++++ EXTRAIT DE PAGE

Lorsqu’on se tourne vers la jurisprudence canadienne, celle-ci n’est pas différente. La décision fondamentale concernant les taux pour les services publics est Northwestern Utilities Ltd c Ville d’Edmonton12. Cette décision est souvent citée pour le fameux adage du juge Lamont à savoir que la fonction de l’organisme de règlementation était « des tarifs justes et raisonnables; des tarifs qui[…] seraient équitables pour le consommateur d’un côté, et qui, d’un autre côté, assureraient aux entreprises un rendement raisonnable pour le capital investi13 ». Ce que l’on oublie souvent en citant cette décision, ce sont les faits réels de l’affaire. La Commission des services publics de l’Alberta avait déjà établi les tarifs gaziers de Northwestern Utilities, qui comprenaient un rendement de 10 % de l’investissement. Quelques années plus tard, Northwestern Utilities a demandé une continuation des tarifs, mais la Commission a réduit le taux de rendement à 9 %, sans audience et simplement en se fondant sur l’« évolution des conditions du marché monétaire ».14 La Cour suprême du Canada a confirmé sa décision, déclarant que l’établissement d’un taux de rendement équitable se voulait essentiellement une question d’opinion qui pouvait être laissée à l’expertise de la Commission. Bien que l’affaire ne traitait pas de la question de prudence, elle faisait état du niveau élevé de déférence accordé à l’expertise de la Commission pour déterminer le taux de rendement même en l’absence d’une audience formelle.

++++++++
++++ DONNÉES RECUEILLIES

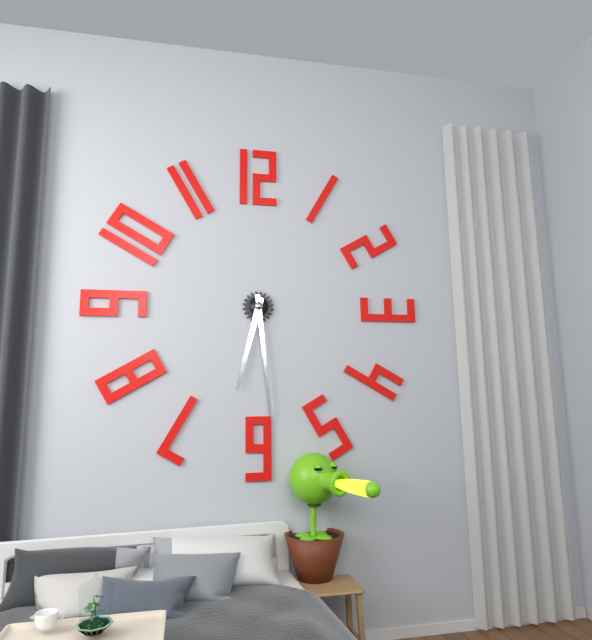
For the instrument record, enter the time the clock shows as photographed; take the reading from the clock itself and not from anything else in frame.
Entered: 6:29
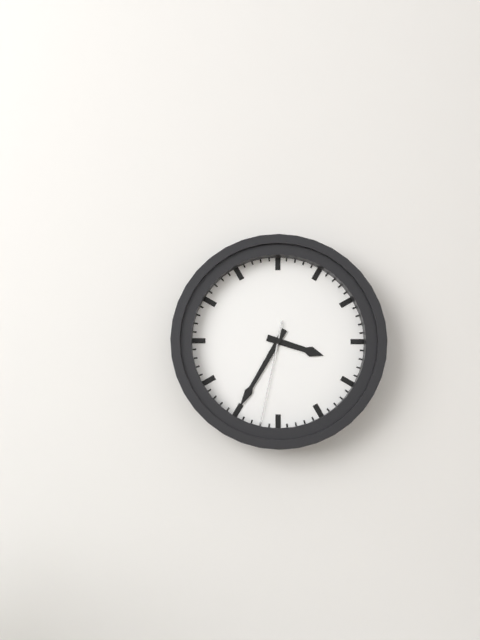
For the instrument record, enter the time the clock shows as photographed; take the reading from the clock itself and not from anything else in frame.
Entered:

++++++++

* CONSIGNE
Indiquez si chaque affirmation concorde avec l’extrait de page sur l’affaire Northwestern Utilities en répondant par oui ou non, puis citez mot pour mot les mots du texte qui tranchent : (a) La Commission a réduit le taux de rendement à 9 % à la suite d’une audience. (b) La Cour suprême du Canada a confirmé la décision de la Commission. (c) L’affaire portait sur la question de prudence.

* RÉPONSE
(a) Non : « la Commission a réduit le taux de rendement à 9 %, sans audience »
(b) Oui : « La Cour suprême du Canada a confirmé sa décision »
(c) Non : « l’affaire ne traitait pas de la question de prudence »